The second thing stated is that after
the waiting period expires, the wife is free to do whatever she deems appropriate
for herself. However, she should follow the norms of the society
in this matter. In other words, she should not indulge in any activity
which damages the repute, honor and integrity of the family nor the conventions
of society. If all this is kept in consideration, then no blame can be
caste on her or her guardians. Writes Imam Amin Ahsan Islahi:
What is implied is that one should not blame
and censure one another without any reason by equating all un-islamic customs
with Islam. On the one hand, a situation should not develop where the guardians
of the widow or the heirs of the deceased husband are censured due to the
implication that they got tired of the wife (thus letting her leave) much
before she could fully mourn the loss of her husband. On the other hand,
circumstances should not deteriorate to where the widow herself is censured
simply because she became interested in re-marrying soon after her husband’s
death. In all cases, only the bounds of the Almighty should be observed
and one should remember that the Almighty is aware of all the deeds of
His creatures.2
The third thing stated is that if a person
wants to marry a widow, then it is according to the norms that he confirm
his desire during her waiting period or inform her of his intentions in
a very tacit manner. However, it is not permitted that he, without considering
the sentiments of the affected family, send a marriage proposal to the
widow or make some hidden agreement with her. On such occasions, whatever
is said must never exceed the bounds of sympathy and expression of condolences.

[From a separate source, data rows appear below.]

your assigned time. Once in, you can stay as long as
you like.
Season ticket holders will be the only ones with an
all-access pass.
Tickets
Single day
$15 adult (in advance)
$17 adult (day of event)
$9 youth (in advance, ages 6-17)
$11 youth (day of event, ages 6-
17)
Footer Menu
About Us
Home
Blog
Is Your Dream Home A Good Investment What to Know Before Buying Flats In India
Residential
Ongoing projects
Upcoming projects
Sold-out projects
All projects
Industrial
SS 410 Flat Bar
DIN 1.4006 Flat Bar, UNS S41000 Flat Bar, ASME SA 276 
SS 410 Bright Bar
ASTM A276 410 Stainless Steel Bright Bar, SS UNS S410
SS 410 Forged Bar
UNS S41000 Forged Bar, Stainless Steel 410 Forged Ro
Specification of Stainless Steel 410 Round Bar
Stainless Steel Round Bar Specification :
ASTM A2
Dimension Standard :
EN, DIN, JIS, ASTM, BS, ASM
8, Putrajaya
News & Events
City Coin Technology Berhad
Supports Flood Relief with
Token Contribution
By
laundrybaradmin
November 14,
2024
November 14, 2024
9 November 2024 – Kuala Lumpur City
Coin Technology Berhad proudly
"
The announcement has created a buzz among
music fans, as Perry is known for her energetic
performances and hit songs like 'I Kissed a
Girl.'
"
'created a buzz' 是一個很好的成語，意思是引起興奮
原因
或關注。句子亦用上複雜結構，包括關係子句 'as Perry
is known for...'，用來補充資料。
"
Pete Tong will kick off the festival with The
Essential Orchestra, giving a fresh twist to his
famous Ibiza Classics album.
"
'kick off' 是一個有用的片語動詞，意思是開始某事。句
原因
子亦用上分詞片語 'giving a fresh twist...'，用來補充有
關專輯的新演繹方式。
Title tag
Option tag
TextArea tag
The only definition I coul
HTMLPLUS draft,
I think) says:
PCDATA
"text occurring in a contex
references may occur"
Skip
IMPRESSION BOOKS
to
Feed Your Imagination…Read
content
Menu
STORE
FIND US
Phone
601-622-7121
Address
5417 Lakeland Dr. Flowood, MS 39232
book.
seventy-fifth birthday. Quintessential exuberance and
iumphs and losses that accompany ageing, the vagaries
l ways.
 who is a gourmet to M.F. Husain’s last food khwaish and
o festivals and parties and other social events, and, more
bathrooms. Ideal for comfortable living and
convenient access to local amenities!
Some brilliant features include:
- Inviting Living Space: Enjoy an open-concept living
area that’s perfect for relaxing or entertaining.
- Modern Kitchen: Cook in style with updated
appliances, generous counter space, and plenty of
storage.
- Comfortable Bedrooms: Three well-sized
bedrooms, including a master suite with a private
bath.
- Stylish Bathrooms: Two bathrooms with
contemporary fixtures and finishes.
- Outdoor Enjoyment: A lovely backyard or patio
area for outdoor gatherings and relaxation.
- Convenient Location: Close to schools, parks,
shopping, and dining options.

Consequently, the verses forewarn a person that since it is definite that
he would express his intention in such a situation, it should not be in
the form of a marriage proposal or some hidden or open agreement. This
intention should be expressed in a manner that is befitting to the situation
and in accordance with the norms of the society. Of course, once the waiting
period expires, a person can decide to marry such a lady. At that time,
he cannot be blamed in any way.
It stems from this directive that
the behavior of the widow should also be befitting to the situation she
finds herself in. On these very grounds, the Prophet (sws) directed such
women to spend their ‘Iddat in the house of their deceased husband
in a state of mourning and to refrain from embellishing themselves. He
is reported to have said:
المتوفى عنها زوجها لا تلبس المعصفر من الثياب ولا الممشقة ولا الحلي ولا تختضب
ولا تكتحل )سنن
أبي داود ‘
رقم: 1960
(
A widow should not wear colored clothes, neither
golden nor red nor ochre. She should not adorn jewelry nor put on henna
or stain her eyes with antimony. (Abu Da’ud, No: 1960)

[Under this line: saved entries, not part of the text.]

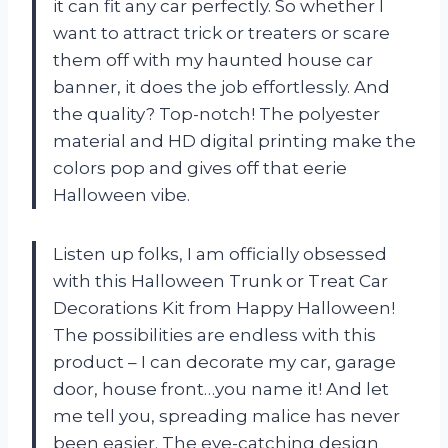
it can fit any car perfectly. So whether I
want to attract trick or treaters or scare
them off with my haunted house car
banner, it does the job effortlessly. And
the quality? Top-notch! The polyester
material and HD digital printing make the
colors pop and gives off that eerie
Halloween vibe.
Listen up folks, I am officially obsessed
with this Halloween Trunk or Treat Car
Decorations Kit from Happy Halloween!
The possibilities are endless with this
product – I can decorate my car, garage
door, house front…you name it! And let
me tell you, spreading malice has never
been easier. The eye-catching design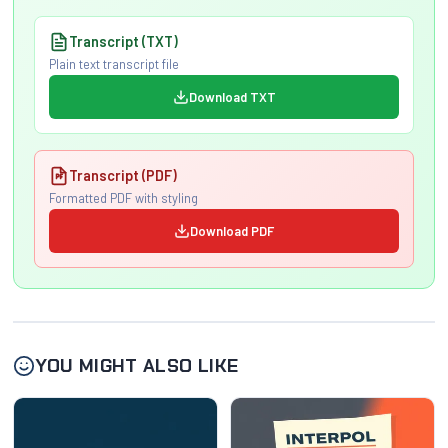
Transcript (TXT)
Plain text transcript file
Download TXT
Transcript (PDF)
Formatted PDF with styling
Download PDF
YOU MIGHT ALSO LIKE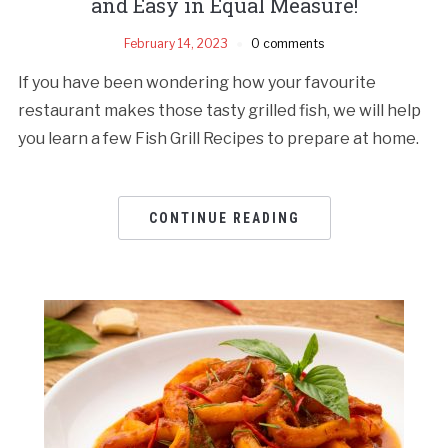
and Easy in Equal Measure!
February 14, 2023
0 comments
If you have been wondering how your favourite
restaurant makes those tasty grilled fish, we will help
you learn a few Fish Grill Recipes to prepare at home.
CONTINUE READING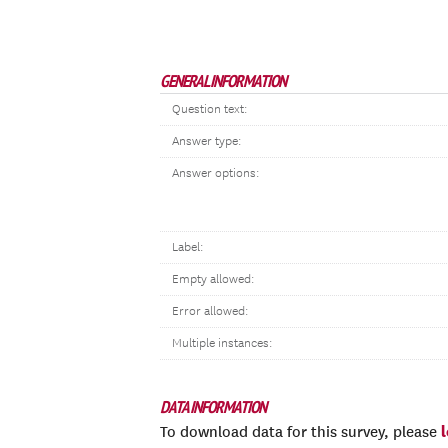
GENERAL INFORMATION
Question text:
Answer type:
Answer options:
Label:
Empty allowed:
Error allowed:
Multiple instances:
DATA INFORMATION
To download data for this survey, please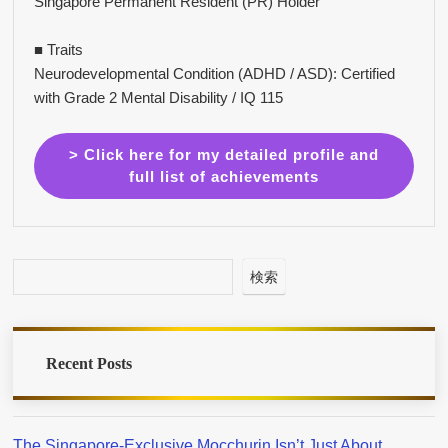
Singapore Permanent Resident (PR) Holder
■ Traits
Neurodevelopmental Condition (ADHD / ASD): Certified
with Grade 2 Mental Disability / IQ 115
> Click here for my detailed profile and
full list of achievements
検索
Recent Posts
The Singapore-Exclusive Mocchurin Isn’t Just About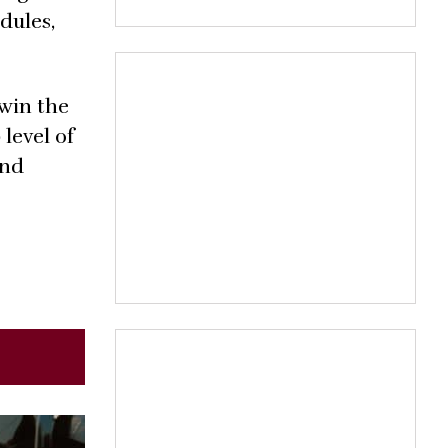
dules,
 win the
level of
and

Should such a wife be provided with residence
and maintenance during this period? The Qur’an has answered this
question further down in the surah: Husbands should make a will
in favor of their wives for the provision of one year’s residence and maintenance,
except if the wives themselves leave the house or take any other similar
step3:
وَالَّذِينَ يُتَوَفَّوْنَ مِنْكُمْ وَيَذَرُونَ أَزْوَاجًا
وَصِيَّةً لِأَزْوَاجِهِمْ مَتَاعًا إِلَى الْحَوْلِ غَيْرَ إِخْرَاجٍ فَإِنْ
خَرَجْنَ فَلَا جُنَاحَ عَلَيْكُمْ فِي مَا فَعَلْنَ فِي أَنفُسِهِنَّ مِنْ
مَعْرُوفٍ وَاللَّهُ عَزِيزٌ حَكِيمٌ (2:
240)
And those of you who die and leave widows should
bequeath for their widows a year’s provision and [bequeath] that [in this
period] they shall not be turned out of their residences; but if they themselves
leave the residence, there is no blame on you for what they do with themselves
according to the norms of society. And Allah is Exalted in Power, Wise.